Overrated: You can see above, but I think the SEC's recent championship run should really excuse this argument all together. If the SEC is overrated then someone needs to beat an SEC team in a big game. But that just hasn't happened ...
Best conference in college football: Even with all the overrated and top-heavy talk, there are still players (who actually play the game) out there who feel the SEC is the best. Going 32-15 against the ACC, Big Ten, Big 12 and Pac-12 in bowl games since 2006 certainly increases your swag among players.
Alabama: When you win three of the past four national championships in dominating fashion and are picked by many to win your third straight, you tend to get a lot of love. That rough, tough, shove-it-down-your-throat style that Alabama has perfected just screams "SEC." Oh, and the 100 national championships claimed by fans helps, too.
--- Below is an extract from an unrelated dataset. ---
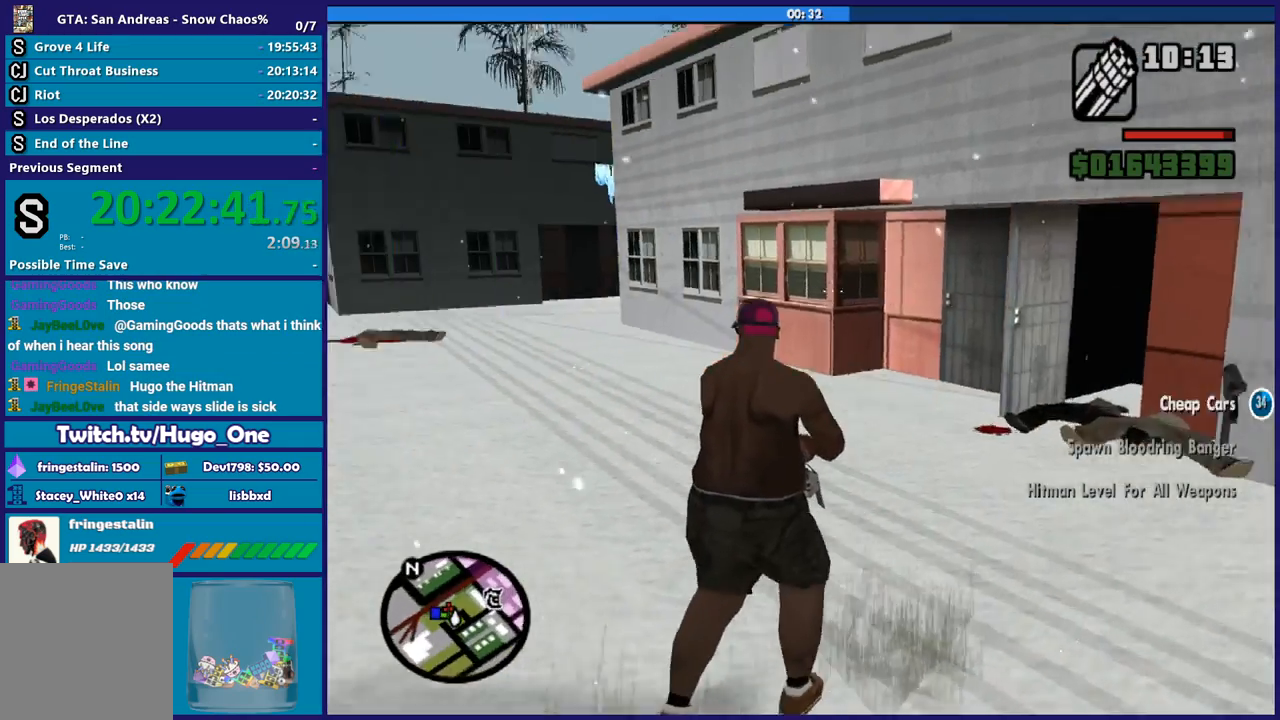
{"buttons": ["L2"], "left_stick": "up", "right_stick": "center", "button_events": []}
Florida: The Gators' 10 appearances in the SEC championship game since its creation in 1992 leads the conference. The Gators played in the first five and their .700 winning percentage (7-3) is the best in the SEC. And who could forget Steve Spurrier and his dominant teams from the '90s? During his 12 years as Florida's coach, the Gators won 10 or more games nine times.
Johnny Manziel/Jadeveon Clowney: These are arguably the two most recognizable players in the sport. While Manziel is wrapped in plenty of controversy, he still became the first freshman to win the Heisman Trophy last year, while Clowney is the nation's most dominant defender and might be the best overall player in the country.